4:50 AM -- It was easy at first for Infinera Corp. to claim its photonic integrated circuit (PIC) was revolutionary and would storm the market. Making that actually happen is turning out to take a lot of hard work. That's why it was such big news last week when the DTN-X got announced essentially on time. (See Infinera Unleashes Coherent 100G.)
Note that the system isn't actually available yet. Investors were just "starved for good news," as analyst Mike Genovese of MKM Partners wrote Friday. The stock went up 15 percent last week, basically on the realization that Infinera wasn't going to miss this target. (See Interoute Checks Out Infinera's DTN-X.)
As we quoted Andrew Schmitt of Infonetics Research Inc. saying, carriers might love Infinera's technology, but Wall Street doesn't like the results. The earnings haven't been predictable, and the company missed some opportunities by not catching the 40Gbit/s generation in time.
About that: Schmitt says Infinera had to abandon 40Gbit/s not because of yield problems, as many people assumed, but because executives realized they had to speed things up and just go for 100Gbit/s.
"I told them: You've only got one bullet in the gun, and you can shoot it every five years," he says.
Think about it. It's been seven years since Infinera announced the DTN switch. Only now is the company coming up with its next major product. (I'm not counting the ATN metro switch as "major.") DWDM isn't the speediest of markets, but it's still not comforting to realize that Infinera needed that long to build its next-generation product.
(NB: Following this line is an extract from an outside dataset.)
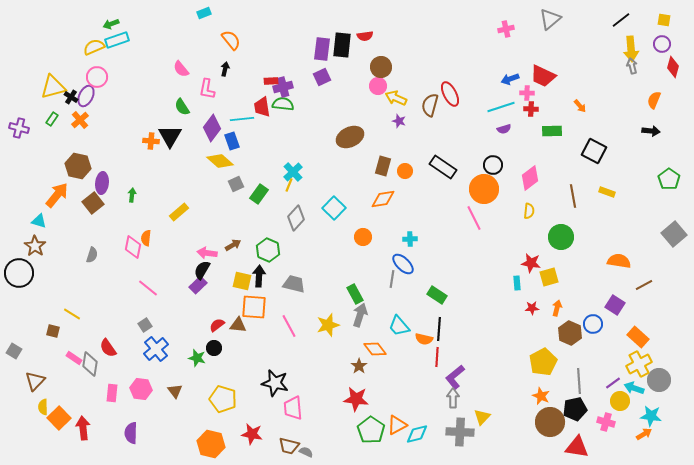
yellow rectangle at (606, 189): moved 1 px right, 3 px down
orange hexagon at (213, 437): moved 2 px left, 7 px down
Infinera is trying to fix that impression. The company started talking about the next PIC, with ten 100Gbit/s lanes, back in March. It's as if Infinera is trying to convince us that it's on track for that "tick-tock" product progression, as Schmitt puts it.
So, will that make Wall Street any happier? Infinera knocked it out of the park by actually beating its initial DTN-X schedule by a few months, but the company has other questions to face -- such as whether it can start reaching out to a bigger market.
"Our sense is that the company’s traditional bandwidth wholesaler customer base isn't large enough to really drive attractive economics for Infinera -- even if they deployed the DTN-X en masse," analyst George Notter of Jefferies & Company Inc. wrote last week.
The addition of MPLS transport could help and might be a key to getting into Verizon Communications Inc.. But Infinera didn't provide a timeline for the addition of MPLS transport capabilities to the DTN-X. (See Verizon Teases at Infinera Event.)
So, the company is still on the spot. That might never change.